**Extracted records**

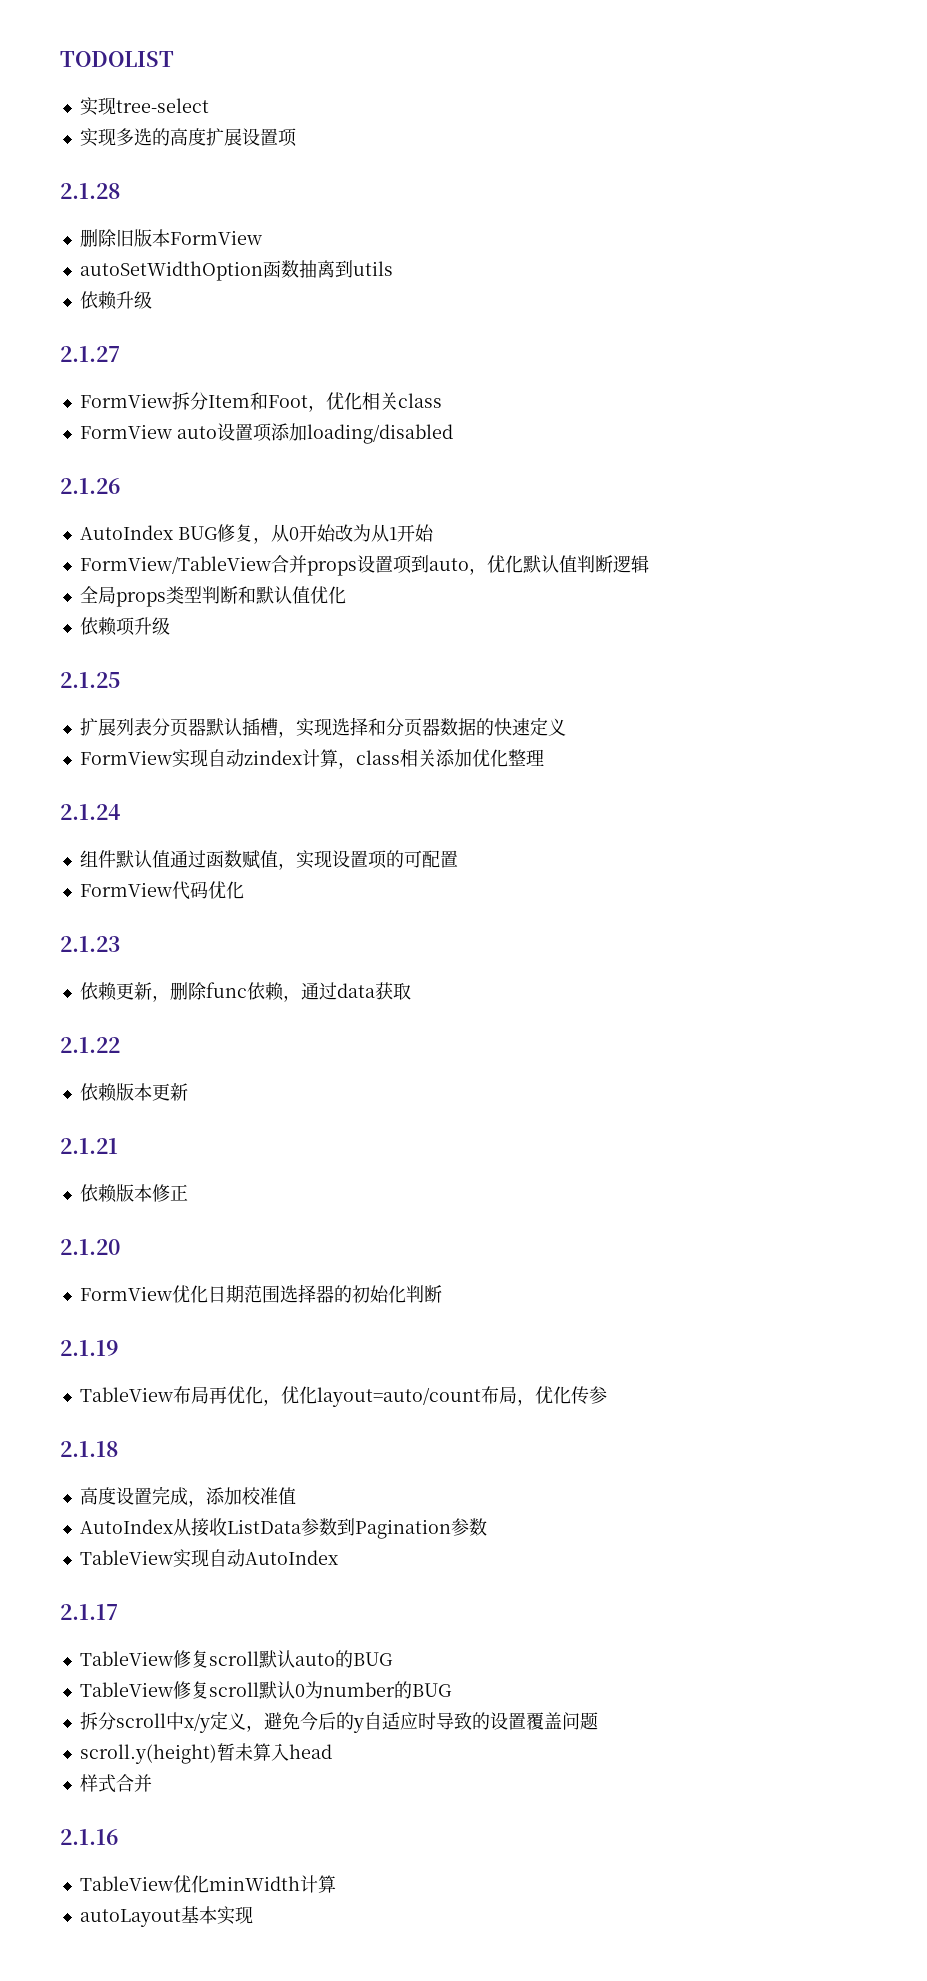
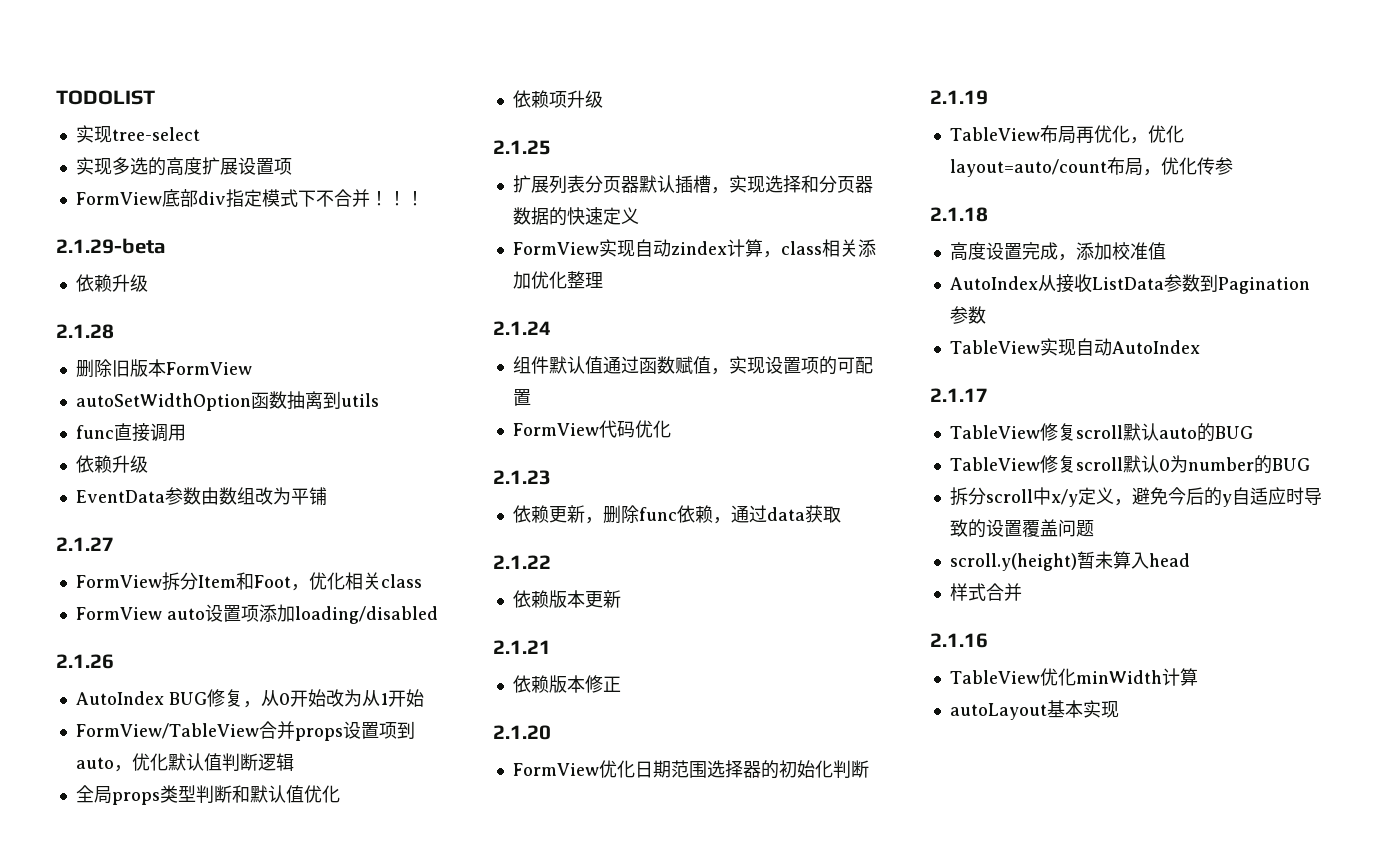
(297, 137) none -> [75,189,424,208] [56,238,166,254] [75,274,148,292] // FormView底部div指定模式下不合并！！！ // 2.1.29-beta // 依赖升级
[79,291,152,310] // 依赖升级 -> [75,423,186,442] [75,455,148,473] [75,487,327,505] // func直接调用 // 依赖升级 // EventData参数由数组改为平铺

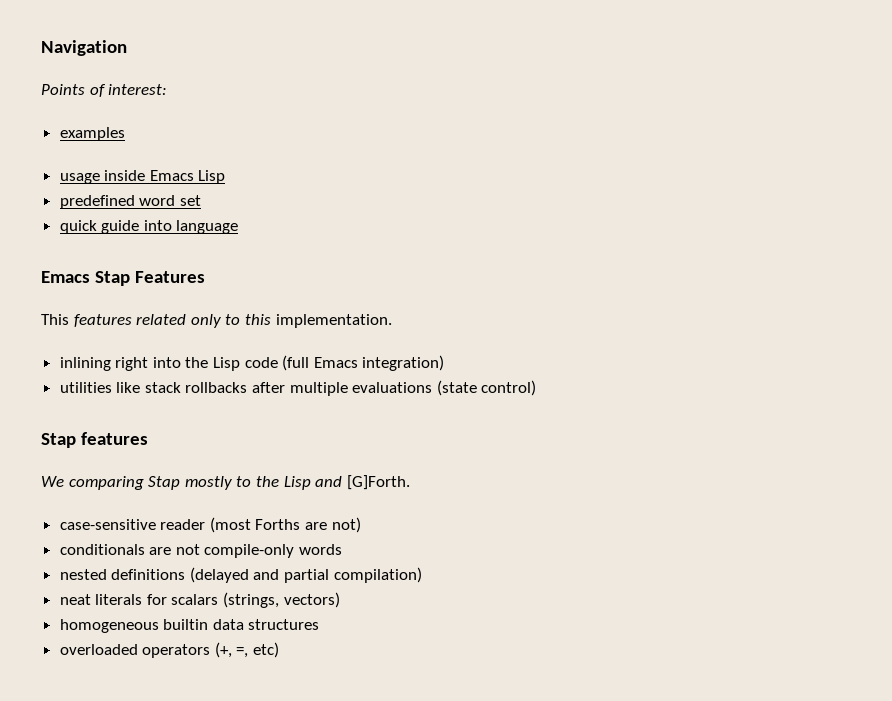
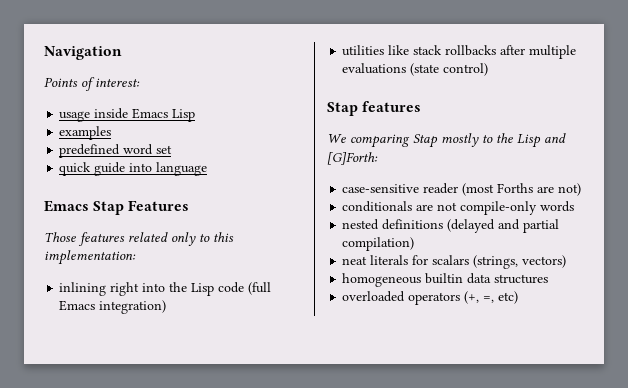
[59,127,125,141] // examples -> (140, 82) none
(226, 177) none -> [59,126,112,140] // examples
[41,314,69,325] This -> [44,232,76,242] Those
[275,314,392,328] implementation. -> [44,250,136,265] implementation:
[346,475,410,490] [G]Forth. -> [327,152,378,165] [G]Forth:

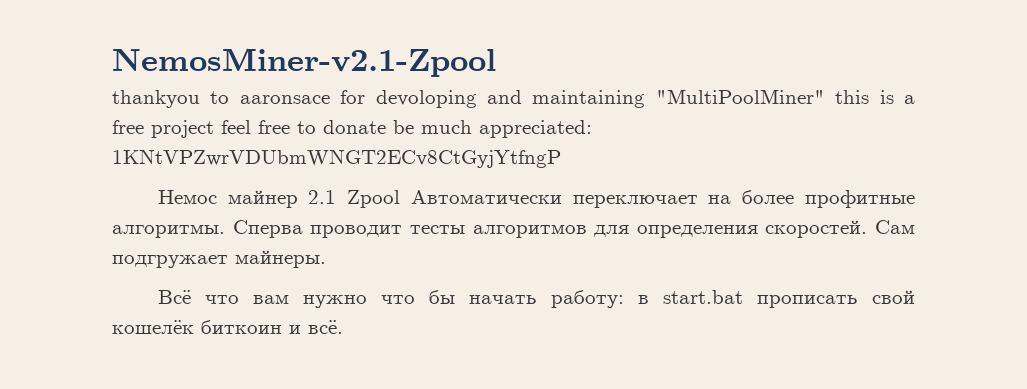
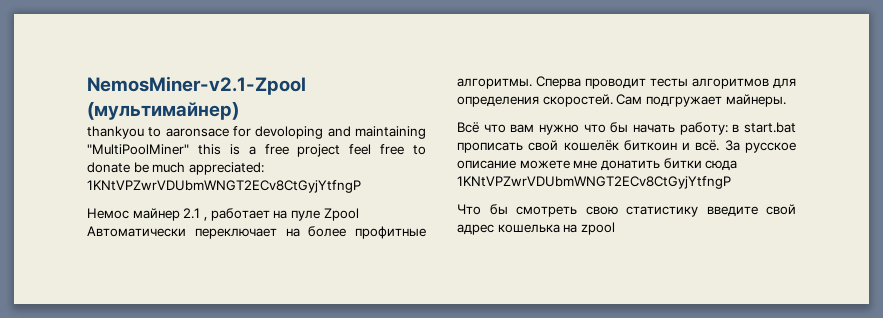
(496, 62) none -> [87,102,239,120] (мультимайнер)
(337, 197) none -> [203,208,320,221] , работает на пуле
(343, 327) none -> [724,140,796,153] [457,158,738,171] [457,176,731,189] [457,204,796,217] [457,222,615,235] За русское описание можете мне донатить битки сюда 1KNtVPZwrVDUbmWNGT2ECv8CtGyjYtfngP // Что бы смотреть свою статистику введите свой адрес кошелька на zpool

**WORK TO COMPLETE**
Retype exactly, and only, the lines above from the one where "[59,127,125,141] // examples" occurs up to and including the one where "[346,475,410,490] [G]Forth. ->" occurs.

**THE COMPLETED TASK**
[59,127,125,141] // examples -> (140, 82) none
(226, 177) none -> [59,126,112,140] // examples
[41,314,69,325] This -> [44,232,76,242] Those
[275,314,392,328] implementation. -> [44,250,136,265] implementation:
[346,475,410,490] [G]Forth. -> [327,152,378,165] [G]Forth:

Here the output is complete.